### Textauszug
------
In der Begründung heißt es, aus rechtlicher Sicht stelle sich der Antrag der Beschwerdeführer als Verlangen auf Herstellung des gesetzmäßigen Zustandes nach § 138 Abs. 1 WRG 1959 dar. Als zumindest potentiell von einer allfälligen gesetzwidrigen Anlage Betroffenen im Sinne des § 138 Abs. 6 iVm § 12 Abs. 2 WRG 1959 stehe den Beschwerdeführern das Parteienrecht, die Einleitung oder Fortführung eines Verfahrens nach § 138 WRG 1959 zu beantragen, grundsätzlich zu. Eine inhaltliche Überprüfung ihres Begehrens habe allerdings - ausgehend vom bisherigen Verhandlungsergebnis - zu einer Abweisung des Antrages wegen Unbegründetheit führen müssen.
Entscheidende Voraussetzung für die Durchführung eines Verfahrens nach § 138 WRG 1959 sei das Vorliegen eines Verstoßes gegen Bestimmungen des Wasserrechtsgesetzes. Ein solcher wäre dann gegeben, wenn die mP Entwässerungsanlagen im Sinne des § 40 WRG 1959 bewilligungslos errichten oder, soweit sie bereits bestehen, verändern würde. Der Begriff der Entwässerungsanlage setze aber ein bewußtes, aktives Handeln des Betreibers zum Zweck der Wasserableitung voraus. Die auf den Tonabbaugrundstücken derzeit vorhandenen natürlichen Gräben und Gerinne, welche im Zuge der Abbauarbeiten - im Grunde unbeabsichtigt - eine Veränderung erfahren würden, seien somit keine Entwässerungsanlagen im Sinne des § 40 WRG 1959. Ihre allfällige Veränderung sei daher auch nicht bewilligungspflichtig. Allenfalls könnten derartige Eingriffe in den Abfluß des anfallenden Oberflächenwassers nach § 39 WRG 1959 relevant sein. Eine entsprechende Beeinträchtigung landwirtschaftlich genutzter Grundstücke werde seitens der Beschwerdeführer jedoch nicht vorgebracht. Der Antrag auf Durch- bzw. Fortführung eines Bewilligungsverfahrens nach § 40 WRG 1959 sei somit spruchgemäß abzuweisen gewesen. Ergänzend sei noch zu bemerken, daß die künftige Rekultivierung des Abbaugebietes gemäß Punkt 6 der im Rodungsbescheid der BH Salzburg vorgeschriebenen Auflagen sehr wohl bewilligungspflichtige Anlagen im Sinne des § 40 WRG 1959 erfordern werde.
Die Beschwerdeführer beriefen.
Im Zuge des Berufungsverfahrens richtete die belangte Behörde an den wasserbautechnischen Amtssachverständigendienst die Frage, ob durch den Tonabbau der Wasserzufluß zur O. reduziert werde und eine Beeinträchtigung für den Betreiber der Wasserkraftanlage zu erwarten sei.
------
[Koordinaten der Posen-Landmarken]
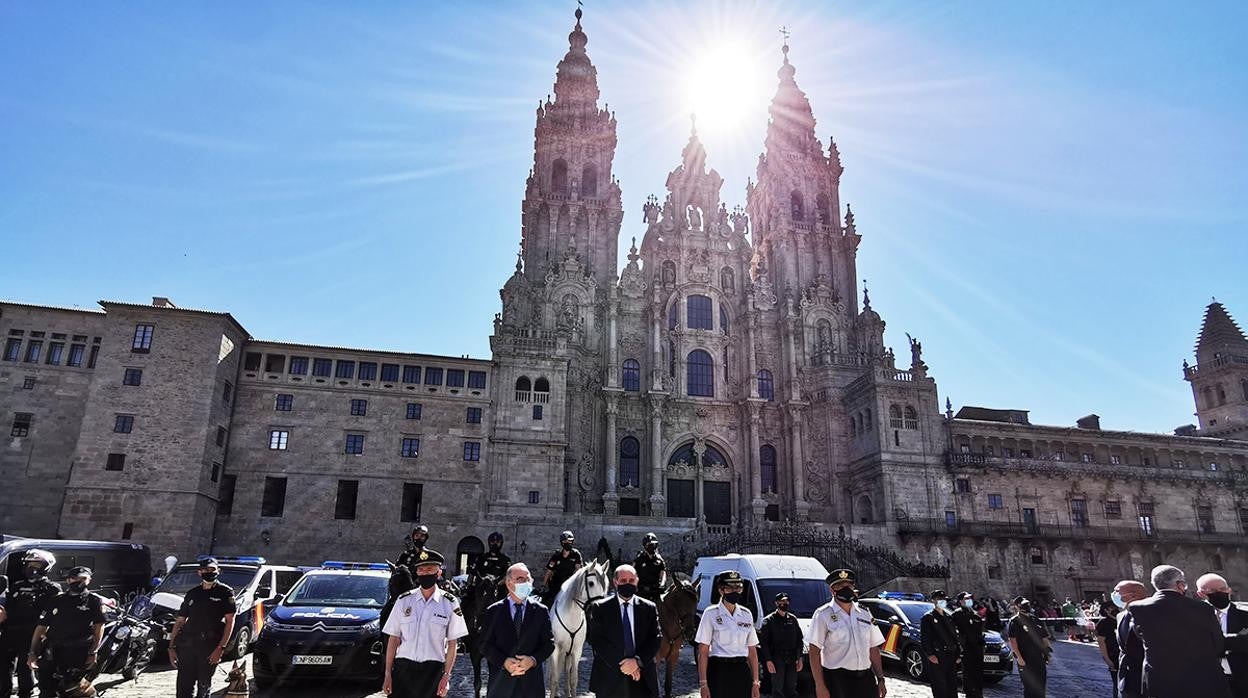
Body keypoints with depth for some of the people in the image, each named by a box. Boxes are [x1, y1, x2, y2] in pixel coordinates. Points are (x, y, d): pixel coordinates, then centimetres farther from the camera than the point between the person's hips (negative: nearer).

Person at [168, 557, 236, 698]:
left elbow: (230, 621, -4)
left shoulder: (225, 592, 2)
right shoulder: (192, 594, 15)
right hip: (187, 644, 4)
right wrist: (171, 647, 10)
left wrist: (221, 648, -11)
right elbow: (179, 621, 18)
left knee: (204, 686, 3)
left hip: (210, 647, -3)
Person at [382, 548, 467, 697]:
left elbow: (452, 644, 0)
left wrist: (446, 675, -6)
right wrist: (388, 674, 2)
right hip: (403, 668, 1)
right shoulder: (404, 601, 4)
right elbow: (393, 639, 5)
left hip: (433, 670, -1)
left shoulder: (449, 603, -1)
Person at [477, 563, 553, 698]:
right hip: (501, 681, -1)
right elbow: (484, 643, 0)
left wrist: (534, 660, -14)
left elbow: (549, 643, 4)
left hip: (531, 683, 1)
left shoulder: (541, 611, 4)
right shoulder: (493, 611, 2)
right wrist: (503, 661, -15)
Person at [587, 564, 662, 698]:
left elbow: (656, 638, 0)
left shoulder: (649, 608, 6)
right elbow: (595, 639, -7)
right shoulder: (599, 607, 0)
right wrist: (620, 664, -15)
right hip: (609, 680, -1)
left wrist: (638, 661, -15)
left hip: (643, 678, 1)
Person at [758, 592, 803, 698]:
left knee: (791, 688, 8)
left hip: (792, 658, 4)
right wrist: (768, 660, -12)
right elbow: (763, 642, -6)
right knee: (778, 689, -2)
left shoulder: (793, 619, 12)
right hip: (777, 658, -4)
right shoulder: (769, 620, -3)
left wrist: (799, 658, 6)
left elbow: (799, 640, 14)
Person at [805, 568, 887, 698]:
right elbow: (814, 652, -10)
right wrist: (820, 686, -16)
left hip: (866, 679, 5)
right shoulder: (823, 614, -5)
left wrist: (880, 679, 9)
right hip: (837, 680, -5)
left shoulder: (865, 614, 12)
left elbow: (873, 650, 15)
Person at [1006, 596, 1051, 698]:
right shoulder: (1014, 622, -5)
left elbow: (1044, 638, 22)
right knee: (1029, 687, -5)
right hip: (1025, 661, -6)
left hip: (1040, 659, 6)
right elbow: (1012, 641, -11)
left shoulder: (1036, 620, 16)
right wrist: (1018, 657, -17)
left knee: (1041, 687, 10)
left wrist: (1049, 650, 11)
------
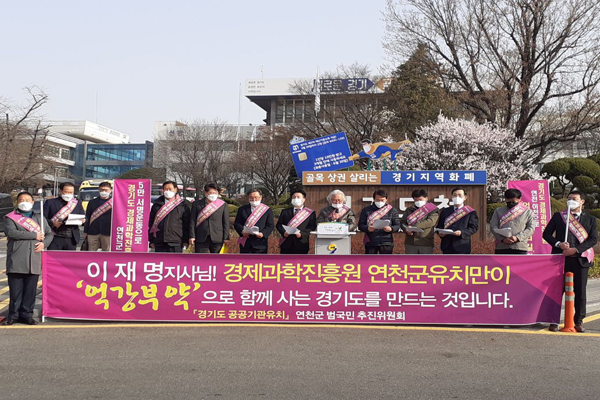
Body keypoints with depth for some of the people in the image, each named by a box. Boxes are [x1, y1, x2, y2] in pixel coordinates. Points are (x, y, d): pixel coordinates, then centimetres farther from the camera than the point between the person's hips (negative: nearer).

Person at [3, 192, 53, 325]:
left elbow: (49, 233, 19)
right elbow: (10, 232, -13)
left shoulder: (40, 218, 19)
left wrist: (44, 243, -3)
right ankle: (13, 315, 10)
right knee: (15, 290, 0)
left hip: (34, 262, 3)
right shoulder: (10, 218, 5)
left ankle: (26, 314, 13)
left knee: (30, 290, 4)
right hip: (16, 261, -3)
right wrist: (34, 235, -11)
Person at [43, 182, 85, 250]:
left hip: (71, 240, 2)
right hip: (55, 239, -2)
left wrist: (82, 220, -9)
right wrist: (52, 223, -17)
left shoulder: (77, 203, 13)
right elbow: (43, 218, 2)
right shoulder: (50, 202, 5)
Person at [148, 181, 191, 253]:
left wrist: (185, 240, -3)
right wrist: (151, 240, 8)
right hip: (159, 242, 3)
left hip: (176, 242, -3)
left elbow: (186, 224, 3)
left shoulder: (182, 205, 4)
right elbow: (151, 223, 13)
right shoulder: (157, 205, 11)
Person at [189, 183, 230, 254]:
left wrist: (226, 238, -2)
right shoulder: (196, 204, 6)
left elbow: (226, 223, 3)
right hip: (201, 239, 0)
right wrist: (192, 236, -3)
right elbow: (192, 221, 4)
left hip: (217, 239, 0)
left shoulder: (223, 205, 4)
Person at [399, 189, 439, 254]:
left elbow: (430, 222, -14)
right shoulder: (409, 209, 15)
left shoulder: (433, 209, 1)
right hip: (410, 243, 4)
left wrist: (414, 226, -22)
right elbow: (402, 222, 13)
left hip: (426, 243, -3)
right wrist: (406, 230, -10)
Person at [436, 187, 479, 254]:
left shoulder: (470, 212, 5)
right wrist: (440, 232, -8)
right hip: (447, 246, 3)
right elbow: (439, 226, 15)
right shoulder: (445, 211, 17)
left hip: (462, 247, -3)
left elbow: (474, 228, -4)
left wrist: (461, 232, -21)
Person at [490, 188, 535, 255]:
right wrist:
------
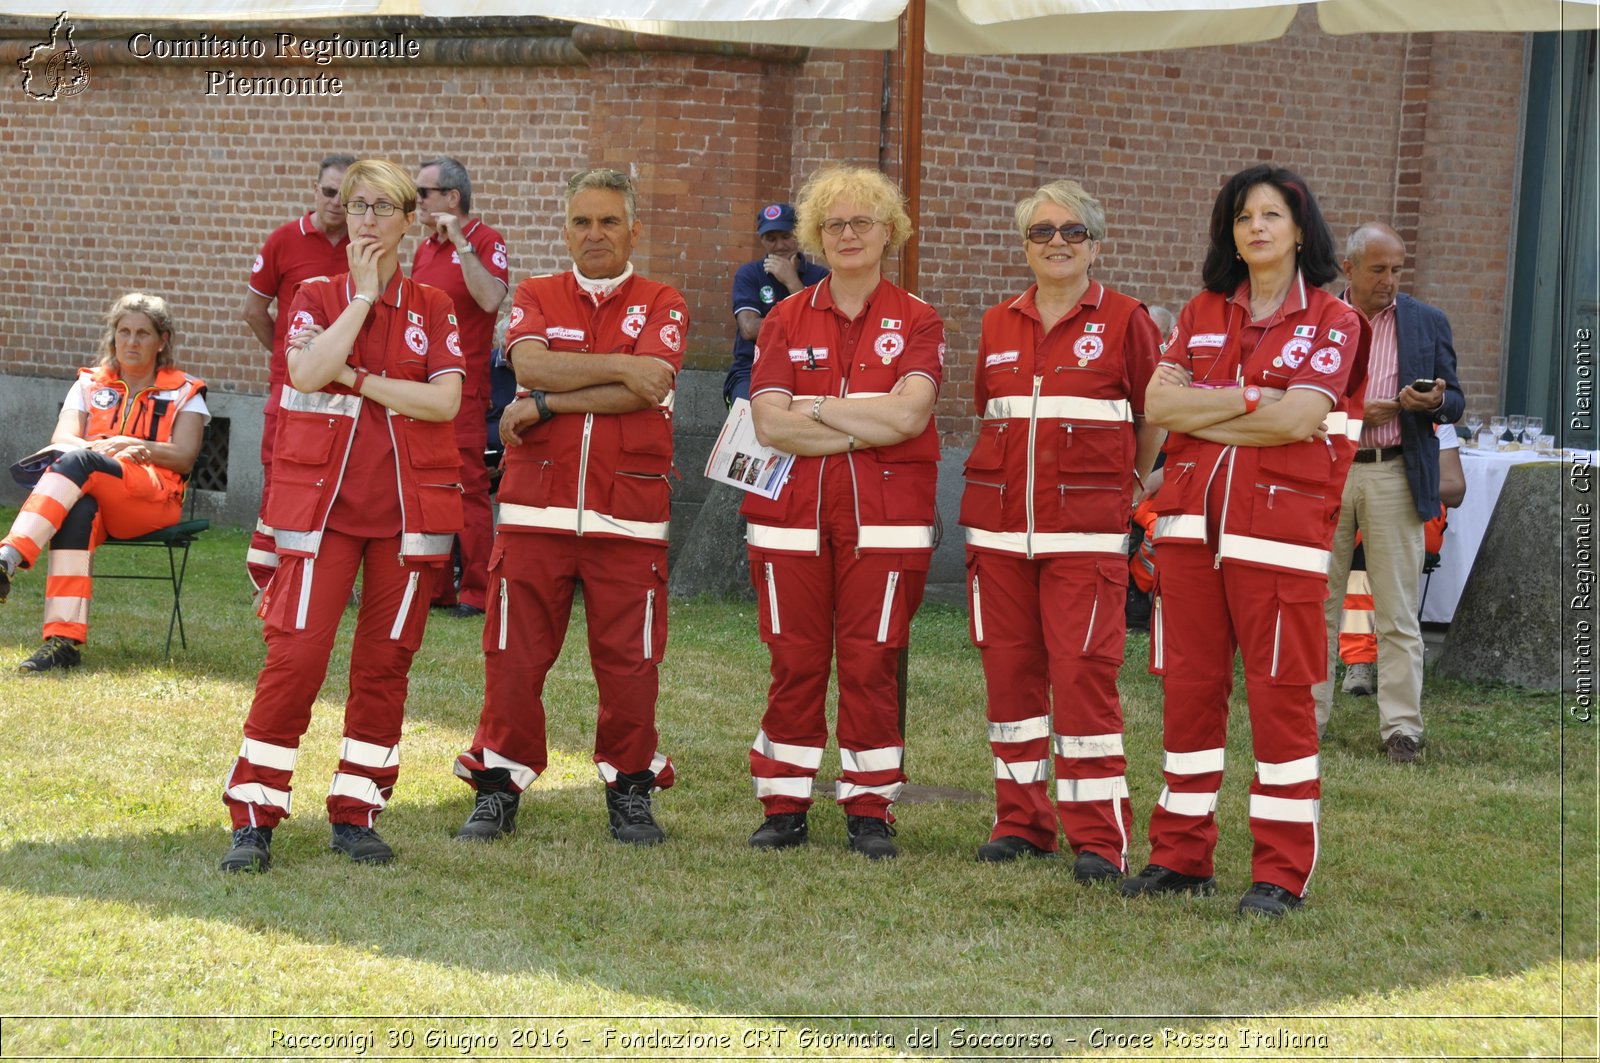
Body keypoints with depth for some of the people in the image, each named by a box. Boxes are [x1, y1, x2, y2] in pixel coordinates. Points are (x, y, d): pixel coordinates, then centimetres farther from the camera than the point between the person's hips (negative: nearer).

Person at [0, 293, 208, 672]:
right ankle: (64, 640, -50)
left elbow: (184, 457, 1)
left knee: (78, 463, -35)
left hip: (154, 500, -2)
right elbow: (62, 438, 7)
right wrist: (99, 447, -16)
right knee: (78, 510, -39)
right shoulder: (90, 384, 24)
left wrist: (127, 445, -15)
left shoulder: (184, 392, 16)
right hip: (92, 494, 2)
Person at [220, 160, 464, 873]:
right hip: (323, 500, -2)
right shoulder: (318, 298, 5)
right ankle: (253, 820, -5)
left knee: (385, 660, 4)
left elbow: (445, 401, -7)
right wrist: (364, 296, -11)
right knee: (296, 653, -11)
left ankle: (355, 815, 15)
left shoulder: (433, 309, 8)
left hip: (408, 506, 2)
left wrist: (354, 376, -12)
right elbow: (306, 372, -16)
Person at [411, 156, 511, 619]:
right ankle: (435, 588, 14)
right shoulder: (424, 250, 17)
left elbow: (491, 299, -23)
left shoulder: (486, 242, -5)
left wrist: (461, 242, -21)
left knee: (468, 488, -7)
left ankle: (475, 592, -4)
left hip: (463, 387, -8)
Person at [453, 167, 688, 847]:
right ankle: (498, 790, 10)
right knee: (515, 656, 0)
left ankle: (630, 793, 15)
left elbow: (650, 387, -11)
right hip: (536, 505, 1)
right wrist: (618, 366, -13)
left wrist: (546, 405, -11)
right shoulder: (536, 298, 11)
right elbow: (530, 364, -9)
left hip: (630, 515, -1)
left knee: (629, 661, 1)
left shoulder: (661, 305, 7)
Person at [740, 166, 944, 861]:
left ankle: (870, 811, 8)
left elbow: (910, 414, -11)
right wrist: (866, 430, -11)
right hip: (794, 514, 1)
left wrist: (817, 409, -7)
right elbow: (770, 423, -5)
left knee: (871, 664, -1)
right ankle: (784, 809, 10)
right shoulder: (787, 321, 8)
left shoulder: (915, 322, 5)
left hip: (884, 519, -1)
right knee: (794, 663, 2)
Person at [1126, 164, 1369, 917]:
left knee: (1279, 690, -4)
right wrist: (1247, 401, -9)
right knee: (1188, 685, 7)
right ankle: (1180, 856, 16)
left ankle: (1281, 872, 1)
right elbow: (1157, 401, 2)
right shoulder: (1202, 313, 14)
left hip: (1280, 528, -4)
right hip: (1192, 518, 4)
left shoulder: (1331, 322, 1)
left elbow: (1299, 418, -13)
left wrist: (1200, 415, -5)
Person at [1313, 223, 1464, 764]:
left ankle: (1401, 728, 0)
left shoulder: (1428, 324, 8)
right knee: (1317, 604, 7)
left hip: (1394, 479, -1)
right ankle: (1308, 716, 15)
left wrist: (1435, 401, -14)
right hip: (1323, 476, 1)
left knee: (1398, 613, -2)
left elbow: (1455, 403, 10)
------
### Übungsaufgaben
- 1) Was setzt der Begriff der Entwässerungsanlage laut dem Textauszug voraus?
- 2) Skaliere die Datensätze von der Zeile mit „right shoulder: (769, 620, -3)“ bis einschließlich der Zeile mit „left knee: (1041, 687, 10)“ und gib nur diese Zeilen samt allen Begleitzeilen erneut aus. Multipliziere dabei jede Zahl in den Keypoint-Koordinaten mit 1,45 und runde auf ganze Zahlen, wobei Hälften aufgerundet werden.

### Ergebnisse je Aufgabe
- 1) Er setzt ein bewusstes, aktives Handeln des Betreibers zum Zweck der Wasserableitung voraus.

- 2)
right shoulder: (1115, 899, -4)
left wrist: (1159, 954, 9)
left elbow: (1159, 928, 20)
Person at [805, 568, 887, 698]:
right elbow: (1180, 945, -15)
right wrist: (1189, 995, -23)
left hip: (1256, 985, 7)
right shoulder: (1193, 890, -7)
left wrist: (1276, 985, 13)
right hip: (1214, 986, -7)
left shoulder: (1254, 890, 17)
left elbow: (1266, 943, 22)
Person at [1006, 596, 1051, 698]:
right shoulder: (1470, 902, -7)
left elbow: (1514, 925, 32)
right knee: (1492, 996, -7)
right hip: (1486, 958, -9)
left hip: (1508, 956, 9)
right elbow: (1467, 929, -16)
left shoulder: (1502, 899, 23)
right wrist: (1476, 953, -25)
left knee: (1509, 996, 15)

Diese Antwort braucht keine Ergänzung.